Here is the translation of the Turkish hackers’ message left on the Biden-Harris website:

“We made the ablution [used here as a means to clean oneself to get ready to be a martyr in jihad] before and set out on a journey, we said our own funeral prayer, we sharpened our blade for our brother. We made our pledge to the Great Sultan [late Ottoman Sultan Abdulhamid II, an authoritarian ruler revered by Islamist circles in Turkey]. We will kill for Reis [Chief — President Erdogan] anybody who sets their eyes on our [Turkish-Islamic] cause.

“Damn those who live for money and fame, greetings to those who live for the Islamic cause. From here, I warn the U.S.-backed, so-called [opposition] political parties like the CHP [main opposition Republican People’s Party], HDP [pro-Kurdish Peoples’ Democratic Party] and the Iyi [conservative/nationalist Good] Party.

“We’ll be your nightmare if you don’t take your hands off my [Turkish] state, my nation. We will make you afraid of walking in the street [in shame] by revealing your most private conversations.

“RootAyyıldız is not a group or organization but a patriot who fights alone. We hail anybody who fights for Turk and Islam. May Allah be our help. We do not use social media. Don’t be fooled by fake accounts.”

The hackers wrote under the photo of Erdogan and Abdulhamid II: “We are the ones who stopped the tanks with our bare hands on the night of July 15 [2016 failed coup]. We are those who killed death that night. We have been waiting for Archers’ Hill for 15 centuries [a reference to a scene in the Battle of Uhud fought by the Muslim Prophet Muhammad]! We are the keepers of that red [Turkish] flag that will never abandon its shadow on us.” Archers’ Hill is frequently mentioned by Erdogan in his campaign rallies.

Bozkurt added: “RootAyyıldız is believed to have connections to elements of the Turkish government, specifically with intelligence agency MIT and the police department.
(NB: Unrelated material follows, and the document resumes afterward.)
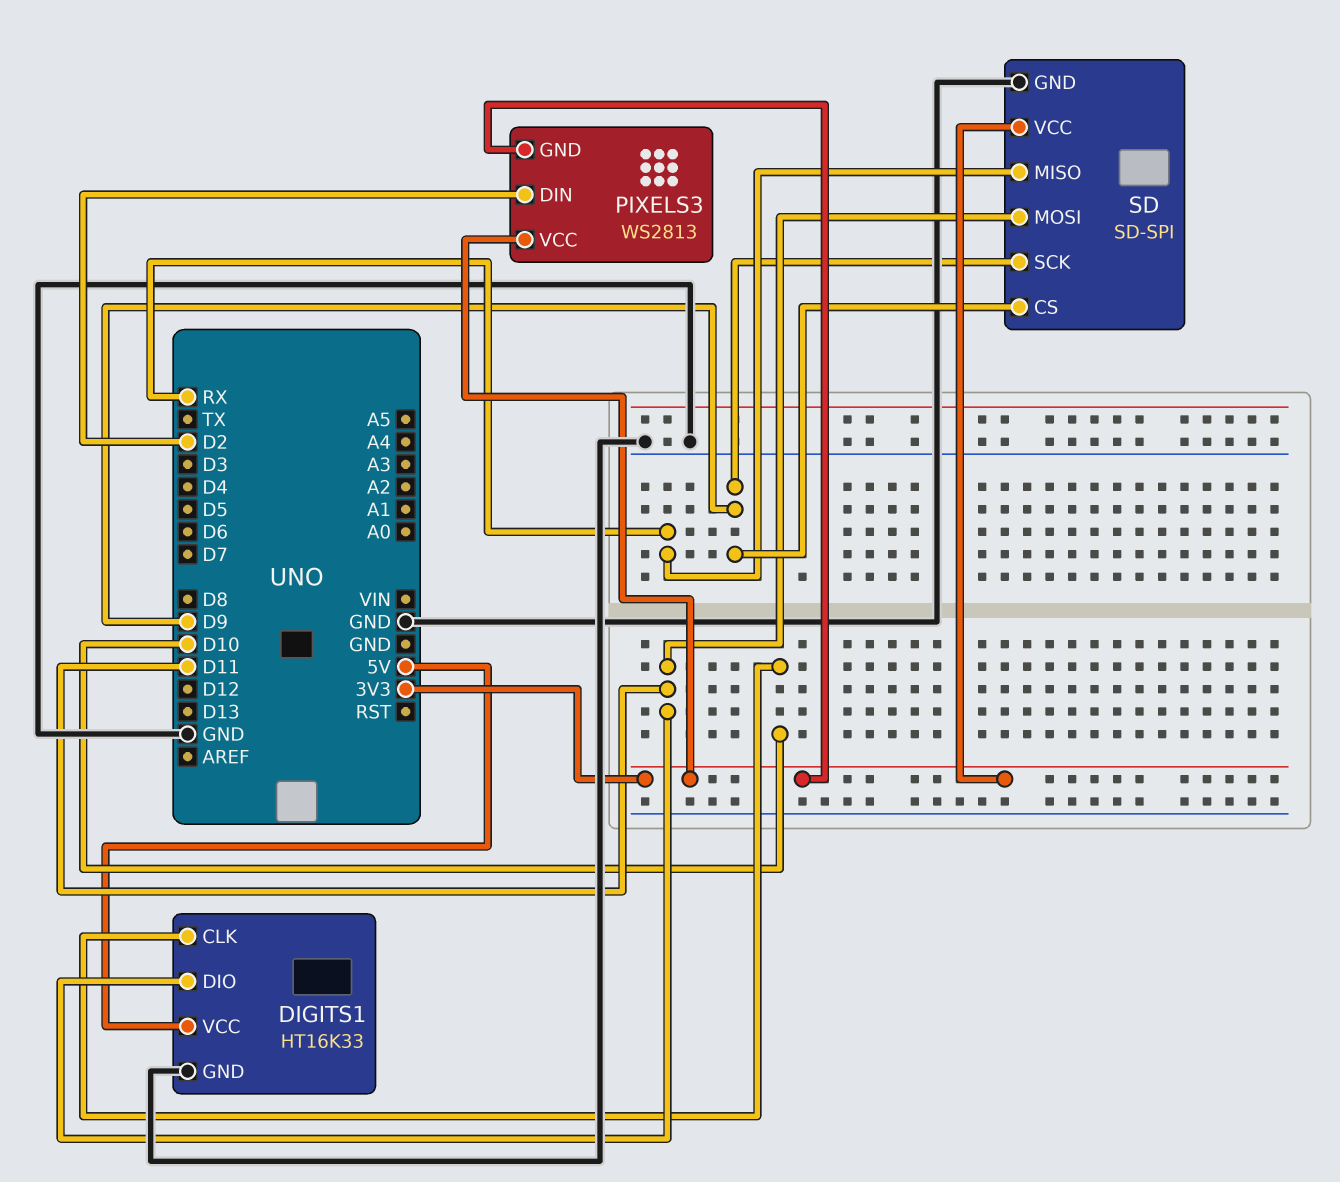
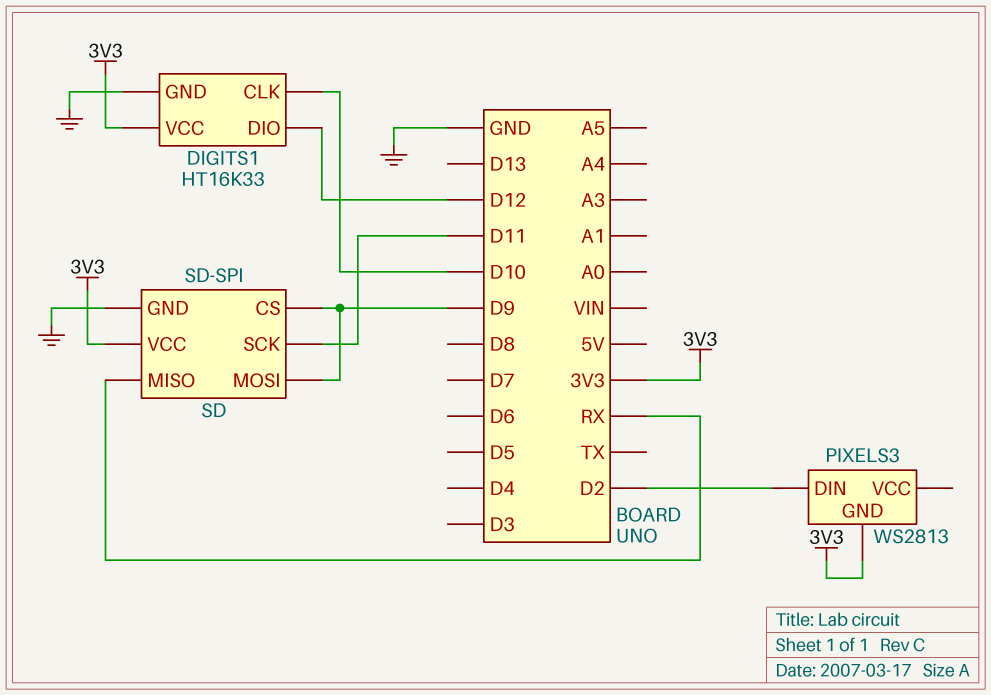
DIGITS1 pin DIO: D11 -> D12
DIGITS1 pin VCC: 5V -> 3V3
PIXELS3 pin VCC: 3V3 -> none
SD pin MOSI: D11 -> D9
SD pin SCK: D9 -> D11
Its attacks on foreign governments, entities and individuals have coincided with the growing noise among Turkish officials who leveled harsh criticism and threats against such foreign governments, entities and individuals.”
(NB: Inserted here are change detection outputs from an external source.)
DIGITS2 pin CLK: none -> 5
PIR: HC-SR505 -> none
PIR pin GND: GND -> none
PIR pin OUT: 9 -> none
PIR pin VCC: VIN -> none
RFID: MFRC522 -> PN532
Bozkurt ended his article revealing that the Turkish hackers group RootAyyıldız “also targeted the Greek government and institutions during the heightened tension between the two countries in August 2020. The official website of the Bihar Education Department in India was hacked in August 2019 by RootAyyıldız, which posted messages in praise of Pakistan and Islam. In October 2020, the group hacked the Armenian Football Federation’s website during the conflict between Armenia and Azerbaijan and posted messages in support of Azerbaijan.”

In a separate article by the Reuters news agency, titled: “Hackers acting in Turkey’s interests believed to be behind recent cyberattacks,” Turkish hackers attacked at least 30 organizations, including Albanian, Cypriot and Greek government email services, the website of the national security advisor of Iraq, embassies and security services as well as companies and other groups.

“The attacks involve intercepting internet traffic to victim websites, potentially enabling hackers to obtain illicit access to the networks of government bodies and other organizations,” Reuters wrote.

“According to two British officials and one U.S. official, the activity bears the hallmarks of a state-backed cyber espionage operation conducted to advance Turkish interests,” Reuters wrote.

These hacking efforts by the Turkish government-linked group are yet another example of the violation of international laws and conventions by Turkey.